Just in case anybody stumbles over this problem: The issue can also arise if the excel sheet contains empty cells that are formatted with a background color:
import pandas as pd
df1t = pd.read_excel('test.xlsx')
print(df1t)
A B C Unnamed: 3
0 1 2 3 NaN
1 4 5 6 NaN
One option is to drop the 'Unnamed' columns as described here:
https://stackoverflow.com/a/44272830/11826257
df1t = df1t[df1t.columns.drop(list(df1t.filter(regex='Unnamed:')))]
print(df1t)
A B C
0 1 2 3
1 4 5 6
There is problem some cells are not empty but contains some whitespaces.

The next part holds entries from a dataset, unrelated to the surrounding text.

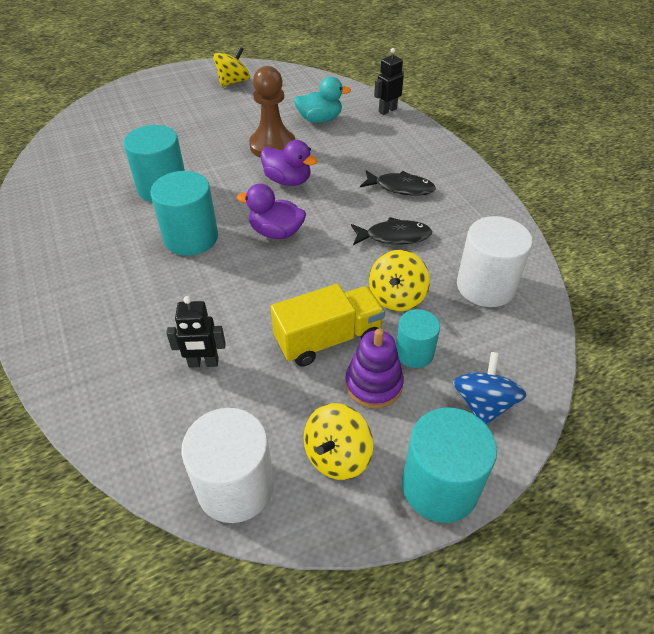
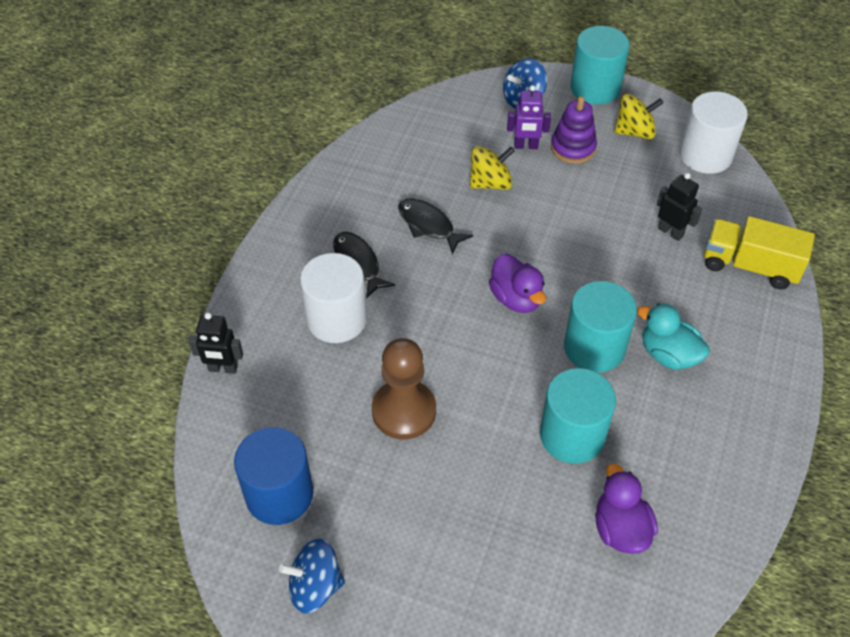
camera: 135 degrees left, 5 degrees up
(233, 82) = (315, 586): yellow spinning top -> blue spinning top
(288, 180) = (443, 349): purple duck -> purple duck (620, 528)
(289, 93) = (279, 494): none -> blue cylinder
(320, 119) = (308, 413): turquoise duck -> turquoise duck (668, 354)
(328, 339) = (570, 190): yellow truck -> yellow truck (750, 266)
(414, 352) = (526, 146): turquoise cylinder -> purple robot
(485, 286) = (421, 148): white cylinder -> white cylinder (336, 319)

If need columns names with filtering Unnamed:
cols = [col for col in df if not col.startswith('Unnamed:')]
print (cols)
['A', 'B', 'C']
Sample with file:
df = pd.read_excel('https://dl.dropboxusercontent.com/u/84444599/file_unnamed_cols.xlsx')
print (df)
A B C Unnamed: 3 Unnamed: 4 Unnamed: 5 Unnamed: 6 Unnamed: 7
0 4.0 6.0 8.0 NaN NaN NaN NaN NaN
1 NaN NaN NaN NaN NaN NaN NaN
2 NaN NaN NaN NaN NaN NaN
3 NaN NaN NaN NaN NaN NaN
cols = [col for col in df if not col.startswith('Unnamed:')]
print (cols)
['A', 'B', 'C']
Another solution:
cols = df.columns[~df.columns.str.startswith('Unnamed:')]
print (cols)
Index(['A', 'B', 'C'], dtype='object')
And for return all columns by cols use:
print (df[cols])
A B C
0 4.0 6.0 8.0
1 NaN NaN NaN
2 NaN NaN NaN
3 NaN NaN NaN
And if necessary remove all NaNs rows:
print (df[cols].dropna(how='all'))
A B C
0 4.0 6.0 8.0